- _Excerpted passage_:
>> Start

The Great Schism(What caused the split of the Church between East and West?)



While the Church was unified for almost a thousand years, there developed differences in doctrine and practice that separated them. While Orthodoxy has preserved the teachings of the first Seven Councils without change, there have been changes introduced in the other groups who call themselves Christians. We will briefly take a look at how this split occurred. Why is it important to know about this? Because this history affirms that the fundamental nature of Orthodoxy is that its doctrines do not change and that it holds the truths as proclaimed in the Seven Ecumenical Councils of the Church.
The Great Schism must not be conceived as the result of only one specific quarrel. There were political and cultural differences that arose along with doctrinal issues. The split occurred over a long period of time and formally came to a head in 1054 in what is known as the Great Schism.

>> End

- _Records supplied_:
>> Start

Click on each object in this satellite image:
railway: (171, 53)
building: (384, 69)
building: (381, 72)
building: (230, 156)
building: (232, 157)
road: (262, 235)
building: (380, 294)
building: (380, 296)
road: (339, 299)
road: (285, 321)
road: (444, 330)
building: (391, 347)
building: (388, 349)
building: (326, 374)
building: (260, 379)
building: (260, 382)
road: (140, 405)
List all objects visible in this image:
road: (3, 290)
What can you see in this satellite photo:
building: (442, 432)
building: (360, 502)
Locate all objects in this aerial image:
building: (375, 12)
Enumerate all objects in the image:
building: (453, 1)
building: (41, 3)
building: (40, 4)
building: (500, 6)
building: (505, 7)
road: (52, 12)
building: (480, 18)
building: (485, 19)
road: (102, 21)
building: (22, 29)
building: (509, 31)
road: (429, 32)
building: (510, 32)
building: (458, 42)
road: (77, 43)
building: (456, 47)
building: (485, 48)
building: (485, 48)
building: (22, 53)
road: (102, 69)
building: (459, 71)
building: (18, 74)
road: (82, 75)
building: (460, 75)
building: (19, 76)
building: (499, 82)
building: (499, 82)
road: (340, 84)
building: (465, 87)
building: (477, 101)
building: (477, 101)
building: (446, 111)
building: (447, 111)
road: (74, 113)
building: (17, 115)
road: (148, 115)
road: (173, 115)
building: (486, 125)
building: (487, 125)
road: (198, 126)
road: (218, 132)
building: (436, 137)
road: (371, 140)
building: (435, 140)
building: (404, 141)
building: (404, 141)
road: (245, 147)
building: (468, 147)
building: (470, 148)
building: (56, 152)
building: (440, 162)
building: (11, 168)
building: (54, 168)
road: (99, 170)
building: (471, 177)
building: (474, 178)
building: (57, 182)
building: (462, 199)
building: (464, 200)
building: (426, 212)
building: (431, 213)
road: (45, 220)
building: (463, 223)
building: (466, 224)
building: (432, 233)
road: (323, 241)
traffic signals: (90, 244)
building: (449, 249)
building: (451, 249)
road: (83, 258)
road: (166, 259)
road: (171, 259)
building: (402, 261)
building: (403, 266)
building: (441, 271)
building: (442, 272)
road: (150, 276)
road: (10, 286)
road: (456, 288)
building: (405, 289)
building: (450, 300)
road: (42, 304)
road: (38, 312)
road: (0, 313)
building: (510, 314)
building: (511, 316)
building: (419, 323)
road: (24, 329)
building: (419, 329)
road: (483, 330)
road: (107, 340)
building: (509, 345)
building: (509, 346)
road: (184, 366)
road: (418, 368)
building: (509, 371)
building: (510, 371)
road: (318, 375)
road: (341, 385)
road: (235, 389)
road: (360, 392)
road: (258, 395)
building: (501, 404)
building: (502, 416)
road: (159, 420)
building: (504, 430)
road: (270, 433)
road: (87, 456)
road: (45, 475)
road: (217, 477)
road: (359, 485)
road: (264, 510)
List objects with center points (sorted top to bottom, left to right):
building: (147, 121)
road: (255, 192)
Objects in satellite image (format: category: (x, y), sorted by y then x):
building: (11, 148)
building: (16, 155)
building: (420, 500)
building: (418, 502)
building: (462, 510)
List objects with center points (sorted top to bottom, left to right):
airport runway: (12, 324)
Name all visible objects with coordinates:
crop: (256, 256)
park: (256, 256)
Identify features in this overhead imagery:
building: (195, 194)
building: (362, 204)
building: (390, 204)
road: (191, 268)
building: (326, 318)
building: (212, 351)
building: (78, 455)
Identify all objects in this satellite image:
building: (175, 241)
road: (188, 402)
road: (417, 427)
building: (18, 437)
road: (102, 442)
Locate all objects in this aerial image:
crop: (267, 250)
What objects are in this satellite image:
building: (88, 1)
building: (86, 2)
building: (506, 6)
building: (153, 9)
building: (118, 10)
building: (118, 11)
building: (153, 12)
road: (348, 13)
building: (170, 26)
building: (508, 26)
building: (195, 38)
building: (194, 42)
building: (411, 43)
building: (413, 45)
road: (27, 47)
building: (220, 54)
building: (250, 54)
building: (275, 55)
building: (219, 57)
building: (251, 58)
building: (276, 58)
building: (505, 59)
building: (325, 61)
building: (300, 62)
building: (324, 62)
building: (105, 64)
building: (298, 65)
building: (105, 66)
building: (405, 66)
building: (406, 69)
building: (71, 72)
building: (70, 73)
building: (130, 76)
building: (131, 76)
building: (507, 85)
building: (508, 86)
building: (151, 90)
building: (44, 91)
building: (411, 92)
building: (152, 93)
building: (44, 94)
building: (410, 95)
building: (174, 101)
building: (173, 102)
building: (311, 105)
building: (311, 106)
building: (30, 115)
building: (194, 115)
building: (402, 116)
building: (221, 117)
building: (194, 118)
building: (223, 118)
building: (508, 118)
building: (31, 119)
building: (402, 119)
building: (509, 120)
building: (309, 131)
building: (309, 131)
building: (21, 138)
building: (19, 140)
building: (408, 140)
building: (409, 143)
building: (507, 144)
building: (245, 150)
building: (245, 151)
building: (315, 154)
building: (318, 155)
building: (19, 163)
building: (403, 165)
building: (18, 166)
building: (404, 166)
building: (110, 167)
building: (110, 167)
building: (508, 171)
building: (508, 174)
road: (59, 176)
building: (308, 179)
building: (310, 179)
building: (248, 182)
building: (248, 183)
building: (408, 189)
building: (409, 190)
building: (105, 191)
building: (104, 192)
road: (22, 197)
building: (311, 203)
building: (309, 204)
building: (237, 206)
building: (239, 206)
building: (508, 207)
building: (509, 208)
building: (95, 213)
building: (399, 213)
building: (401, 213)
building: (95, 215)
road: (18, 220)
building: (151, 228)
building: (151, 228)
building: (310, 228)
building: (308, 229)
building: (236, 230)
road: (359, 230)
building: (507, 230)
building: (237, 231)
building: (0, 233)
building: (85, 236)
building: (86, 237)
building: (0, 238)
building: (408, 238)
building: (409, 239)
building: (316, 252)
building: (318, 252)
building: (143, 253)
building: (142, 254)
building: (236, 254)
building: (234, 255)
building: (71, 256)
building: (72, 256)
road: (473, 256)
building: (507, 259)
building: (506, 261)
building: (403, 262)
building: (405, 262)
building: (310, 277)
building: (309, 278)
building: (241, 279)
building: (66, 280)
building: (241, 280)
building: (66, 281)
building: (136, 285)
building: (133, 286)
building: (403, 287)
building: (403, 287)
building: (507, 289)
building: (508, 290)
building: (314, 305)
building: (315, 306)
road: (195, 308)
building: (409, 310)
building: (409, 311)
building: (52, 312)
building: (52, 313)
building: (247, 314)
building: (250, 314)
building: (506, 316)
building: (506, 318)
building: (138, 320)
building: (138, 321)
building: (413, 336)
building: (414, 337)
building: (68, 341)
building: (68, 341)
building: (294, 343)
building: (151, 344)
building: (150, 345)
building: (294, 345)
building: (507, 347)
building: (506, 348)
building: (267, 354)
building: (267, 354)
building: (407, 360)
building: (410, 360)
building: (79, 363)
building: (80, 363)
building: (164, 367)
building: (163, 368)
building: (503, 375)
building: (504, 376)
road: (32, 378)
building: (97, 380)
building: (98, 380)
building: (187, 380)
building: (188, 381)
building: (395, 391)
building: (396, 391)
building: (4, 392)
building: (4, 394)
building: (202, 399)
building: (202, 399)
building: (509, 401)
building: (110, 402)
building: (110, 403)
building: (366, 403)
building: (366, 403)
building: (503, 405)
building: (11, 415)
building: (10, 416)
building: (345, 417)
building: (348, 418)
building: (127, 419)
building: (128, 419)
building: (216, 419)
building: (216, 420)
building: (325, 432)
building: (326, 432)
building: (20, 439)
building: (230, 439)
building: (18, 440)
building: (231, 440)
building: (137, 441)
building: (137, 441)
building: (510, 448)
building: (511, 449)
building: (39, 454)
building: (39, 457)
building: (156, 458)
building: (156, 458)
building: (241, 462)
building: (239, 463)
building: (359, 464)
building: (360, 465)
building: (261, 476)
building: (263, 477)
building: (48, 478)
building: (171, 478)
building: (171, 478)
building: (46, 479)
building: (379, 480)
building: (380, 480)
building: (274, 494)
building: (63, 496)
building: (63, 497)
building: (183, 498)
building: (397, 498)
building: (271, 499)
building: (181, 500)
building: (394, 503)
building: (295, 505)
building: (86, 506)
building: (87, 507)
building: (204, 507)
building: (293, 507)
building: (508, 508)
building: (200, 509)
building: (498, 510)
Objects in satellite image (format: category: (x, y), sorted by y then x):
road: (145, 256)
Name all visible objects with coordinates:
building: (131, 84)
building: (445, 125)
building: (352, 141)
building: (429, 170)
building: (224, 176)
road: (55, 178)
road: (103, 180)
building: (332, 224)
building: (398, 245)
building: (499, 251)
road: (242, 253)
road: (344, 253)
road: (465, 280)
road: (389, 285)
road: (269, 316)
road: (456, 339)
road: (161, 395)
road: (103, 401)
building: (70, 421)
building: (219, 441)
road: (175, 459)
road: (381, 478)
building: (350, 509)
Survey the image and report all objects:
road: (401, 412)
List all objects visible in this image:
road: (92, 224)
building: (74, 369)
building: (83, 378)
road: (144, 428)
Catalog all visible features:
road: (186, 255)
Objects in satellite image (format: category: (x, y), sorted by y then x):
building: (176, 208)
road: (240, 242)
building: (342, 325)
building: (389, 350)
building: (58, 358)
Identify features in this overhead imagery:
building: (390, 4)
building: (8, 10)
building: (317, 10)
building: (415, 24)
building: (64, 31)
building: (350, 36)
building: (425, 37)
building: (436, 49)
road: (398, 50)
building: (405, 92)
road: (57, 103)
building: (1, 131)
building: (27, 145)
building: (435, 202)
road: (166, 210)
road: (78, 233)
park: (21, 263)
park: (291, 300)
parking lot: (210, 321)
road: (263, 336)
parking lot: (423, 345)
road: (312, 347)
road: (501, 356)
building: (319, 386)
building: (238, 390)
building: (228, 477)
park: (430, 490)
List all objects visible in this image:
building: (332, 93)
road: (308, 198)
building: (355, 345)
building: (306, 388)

>> End

- _Job 1_:
Name the kinds of differences or issues that the second paragraph of the Great Schism passage says arose.
- _Job 2_:
Continue the Great Schism passage from its final sentence.
The records have no connection to the Great Schism passage.

- _Task response 1_:
Political, cultural, and doctrinal.

- _Task response 2_:
Political and Cultural divergence
If we go back to the time of the Apostles there was a political and cultural unity because of the Roman Empire. The Empire embraced many different national groups, often with languages and dialects of their own. But all these groups were governed by the same Emperor. The Romans had assimilated the Hellenic culture so there was a broad Greco-Roman civilization in which educated people throughout the Empire shared. Both Greek and Latin was understood throughout the Empire with Greek being the common language of commerce at that time. These facts greatly assisted the early Church in her missionary work.
This unity gradually disappeared. In the third century the empire was divided into two parts, East and West with two emperors. Constantine furthered this process of separation by establishing a second imperial capital in the east, Constantinople. Then came the barbarian invasions at the start of the fifth century: apart from Italy, the west was carved up among barbarian chiefs.
The separation was carried a stage further by the rise of Islam. The Mediterranean, which the Romans once called "our sea," (Mare Nostrum) passed largely into Arab control. Cultural and economic contacts between the eastern and western Mediterranean became far more difficult.
Being isolated from Byzantium, the west proceeded to set up a "Roman" Empire of its own. On Christmas Day in the year 800 the Pope crowned Charles the Great, King of the Franks, as Emperor. Charlemagne sought recognition from the ruler at Byzantium, but without success. The Byzantines regarded Charlemagne as an intruder and the Papal coronation as an act of schism within the Empire.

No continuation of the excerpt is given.